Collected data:
══════

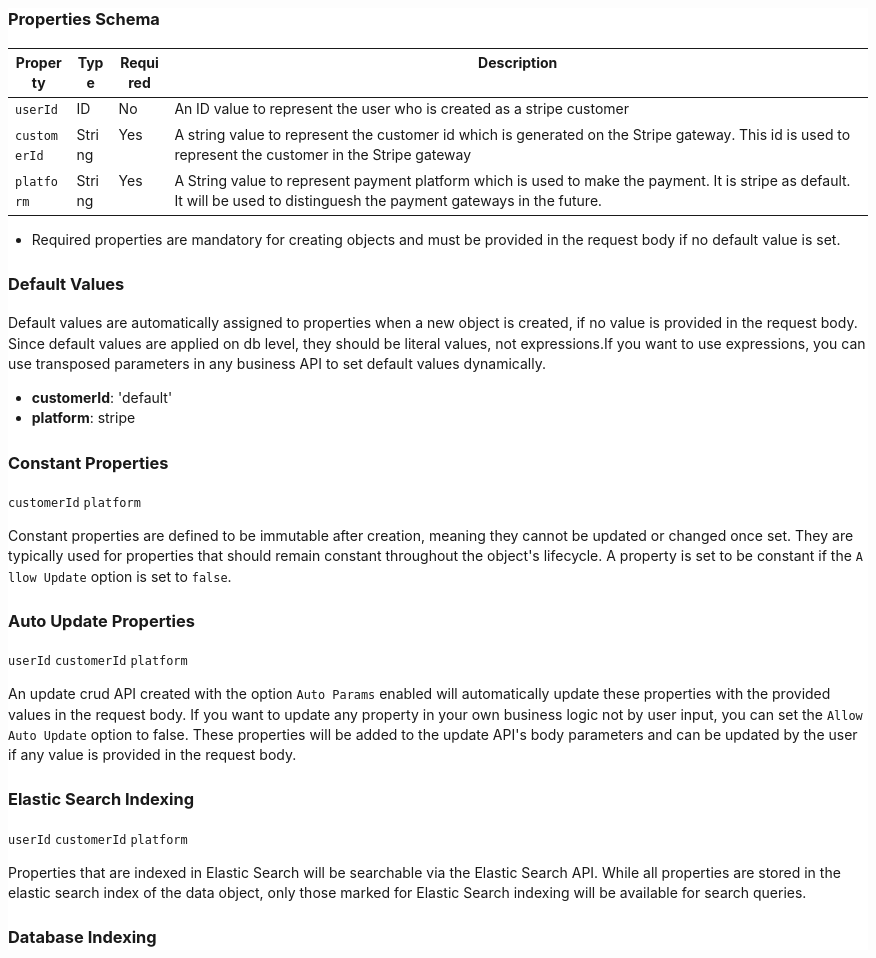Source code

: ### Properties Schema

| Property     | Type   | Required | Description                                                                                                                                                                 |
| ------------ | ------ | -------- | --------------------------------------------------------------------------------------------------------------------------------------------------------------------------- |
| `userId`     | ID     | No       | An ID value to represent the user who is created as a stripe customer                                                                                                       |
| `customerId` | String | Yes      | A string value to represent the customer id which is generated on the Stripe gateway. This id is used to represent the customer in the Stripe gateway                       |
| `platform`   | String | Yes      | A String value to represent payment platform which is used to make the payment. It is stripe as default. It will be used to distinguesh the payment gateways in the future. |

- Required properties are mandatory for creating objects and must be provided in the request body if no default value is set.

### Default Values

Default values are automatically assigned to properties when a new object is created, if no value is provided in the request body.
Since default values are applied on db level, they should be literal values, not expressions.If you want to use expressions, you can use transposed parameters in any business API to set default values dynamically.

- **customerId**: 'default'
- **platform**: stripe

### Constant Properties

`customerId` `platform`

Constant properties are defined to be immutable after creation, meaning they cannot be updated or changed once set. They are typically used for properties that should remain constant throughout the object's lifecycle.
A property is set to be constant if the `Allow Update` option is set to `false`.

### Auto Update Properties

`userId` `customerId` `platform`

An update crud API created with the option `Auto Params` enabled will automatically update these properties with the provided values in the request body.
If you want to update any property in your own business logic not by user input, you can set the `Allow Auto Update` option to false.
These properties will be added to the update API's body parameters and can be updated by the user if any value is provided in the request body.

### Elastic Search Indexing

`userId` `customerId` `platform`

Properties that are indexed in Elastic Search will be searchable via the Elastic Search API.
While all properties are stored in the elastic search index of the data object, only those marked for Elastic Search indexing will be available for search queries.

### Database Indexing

══════

_ABOUT THIS TASK_
Copy every line exactly, from the opening line of the entries down to the line holding "An update crud", and keep the pictures out.

_EXERCISE RESULT_
Source code

: ### Properties Schema

| Property     | Type   | Required | Description                                                                                                                                                                 |
| ------------ | ------ | -------- | --------------------------------------------------------------------------------------------------------------------------------------------------------------------------- |
| `userId`     | ID     | No       | An ID value to represent the user who is created as a stripe customer                                                                                                       |
| `customerId` | String | Yes      | A string value to represent the customer id which is generated on the Stripe gateway. This id is used to represent the customer in the Stripe gateway                       |
| `platform`   | String | Yes      | A String value to represent payment platform which is used to make the payment. It is stripe as default. It will be used to distinguesh the payment gateways in the future. |

- Required properties are mandatory for creating objects and must be provided in the request body if no default value is set.

### Default Values

Default values are automatically assigned to properties when a new object is created, if no value is provided in the request body.
Since default values are applied on db level, they should be literal values, not expressions.If you want to use expressions, you can use transposed parameters in any business API to set default values dynamically.

- **customerId**: 'default'
- **platform**: stripe

### Constant Properties

`customerId` `platform`

Constant properties are defined to be immutable after creation, meaning they cannot be updated or changed once set. They are typically used for properties that should remain constant throughout the object's lifecycle.
A property is set to be constant if the `Allow Update` option is set to `false`.

### Auto Update Properties

`userId` `customerId` `platform`

An update crud API created with the option `Auto Params` enabled will automatically update these properties with the provided values in the request body.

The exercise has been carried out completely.